Suspect reenacts crime in Udon Thani bones case

Suspect reenacts crime in Udon Thani bones case

Boonna Thong-ngam is taken for crime reenactment of the murder of Bang-orn Thong-orn in a forest in Ban Phue district in Udon Thani on Tuesday. (Photo by Youttapong Kumnodnae)
Boonna Thong-ngam is taken for crime reenactment of the murder of Bang-orn Thong-orn in a forest in Ban Phue district in Udon Thani on Tuesday. (Photo by Youttapong Kumnodnae)

UDON THANI — A murder suspect showed to police on Tuesday how he and a former policeman killed and burned a woman in a forest in Udon Thani where 23 piles of human bones were found.

The arrest of Boonna Thong-ngam supported the investigators' theory that the two could be linked to other bones found in the same area in Ban Pheu district. The problem is they have yet to gather enough evidence to substantiate it.

Their behaviours and the location pointed to that direction but "we don't have witnesses and forensic evidence to link them," said Pol Maj Gen Peerapong Wongsamarn, chief of the provincial police force.

At the same time, Thaworn Srimuang, a younger sister of Bang-orn Thong-orn, the murder victim, believed that there were more than two behind the killing.

Mr Boonna and Pramote Buppasri, a former police officer at Ban Phue police station, were identified by police as the murderers of Bang-orn. Pol Sr Sgt Maj Pramote is serving a life sentence at Khlong Phai in Nakhon Ratchasima in another murder case. He is under an arrest warrant.

The two did not know Bang-orn very well, Mrs Thaworn said on Tuesday. Bang-orn allegedly talked to someone on the phone before she went missing. She reportedly told that person: "Wait for me there. I'll leave right away." After that, she went to meet the caller on a motorcycle.

Mrs Thaworn was convinced the none of the two suspects was the person who called that day because judging from the conversation Bang-orn knew the caller well.

This happened on June 4, 2014, the day she was last seen. Her charred remains were found four days later in the forest by villagers in the area. The villagers reported to Ban Pheu police about the discovery.

As police were unable to find the killers since then, Bang-orn's family sought assistance from Channel 9 reporters, who travelled to the site on April 19 this year to work on the story and found burned human bones there, totalling 23 piles on April 21, the day police went to the scene after the crew alerted them.
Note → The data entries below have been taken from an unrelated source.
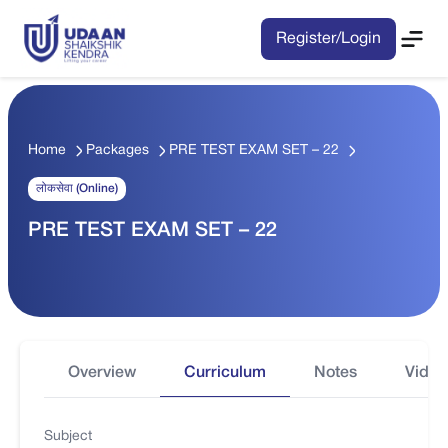
Register/Login
Home
Packages
PRE TEST EXAM SET – 22
लोकसेवा (Online)
PRE TEST EXAM SET – 22
Overview
Curriculum
Notes
Video
Subject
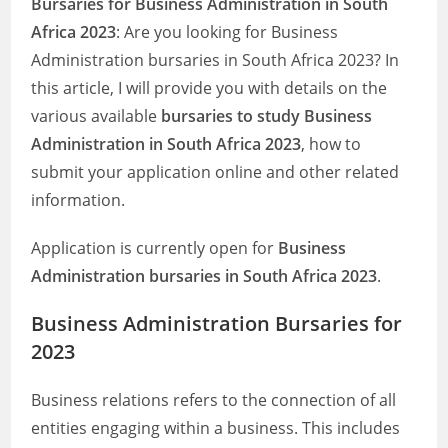
Bursaries for Business Administration in South
Africa 2023
: Are you looking for Business
Administration bursaries in South Africa 2023? In
this article, I will provide you with details on the
various available
bursaries to study Business
Administration in South Africa 2023
, how to
submit your application online and other related
information.
Application is currently open for
Business
Administration bursaries in South Africa 2023
.
Business Administration Bursaries for
2023
Business relations refers to the connection of all
entities engaging within a business. This includes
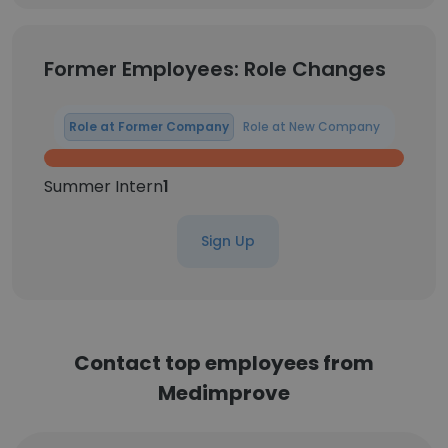
Former Employees: Role Changes
Role at Former Company
Role at New Company
Summer Intern
1
Sign Up
Contact top employees from
Medimprove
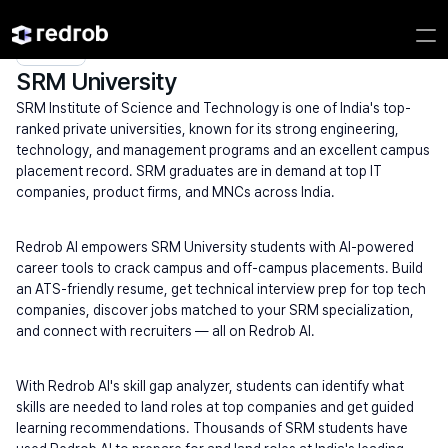
Explore
/
University
/
College Name
/
Private Universities
/
SRM University
SRM University
SRM Institute of Science and Technology is one of India's top-
ranked private universities, known for its strong engineering, 
technology, and management programs and an excellent campus 
placement record. SRM graduates are in demand at top IT 
companies, product firms, and MNCs across India.
Redrob AI empowers SRM University students with AI-powered 
career tools to crack campus and off-campus placements. Build 
an ATS-friendly resume, get technical interview prep for top tech 
companies, discover jobs matched to your SRM specialization, 
and connect with recruiters — all on Redrob AI.
With Redrob AI's skill gap analyzer, students can identify what 
skills are needed to land roles at top companies and get guided 
learning recommendations. Thousands of SRM students have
The crime reenactment of Mr Boonna was conducted in four locations on Tuesday — in the forest where Bang-orn was burned, at a hut in the district where her neck was snapped, at a place where he and the former policeman met to receive the money after the murder, and at a school where the two dumped her motorcycle into a pond.

Mr Boonna told police during the crime reenactment that Pol Sr Sgt Maj Pramote was the person who burned her twice with three tyres.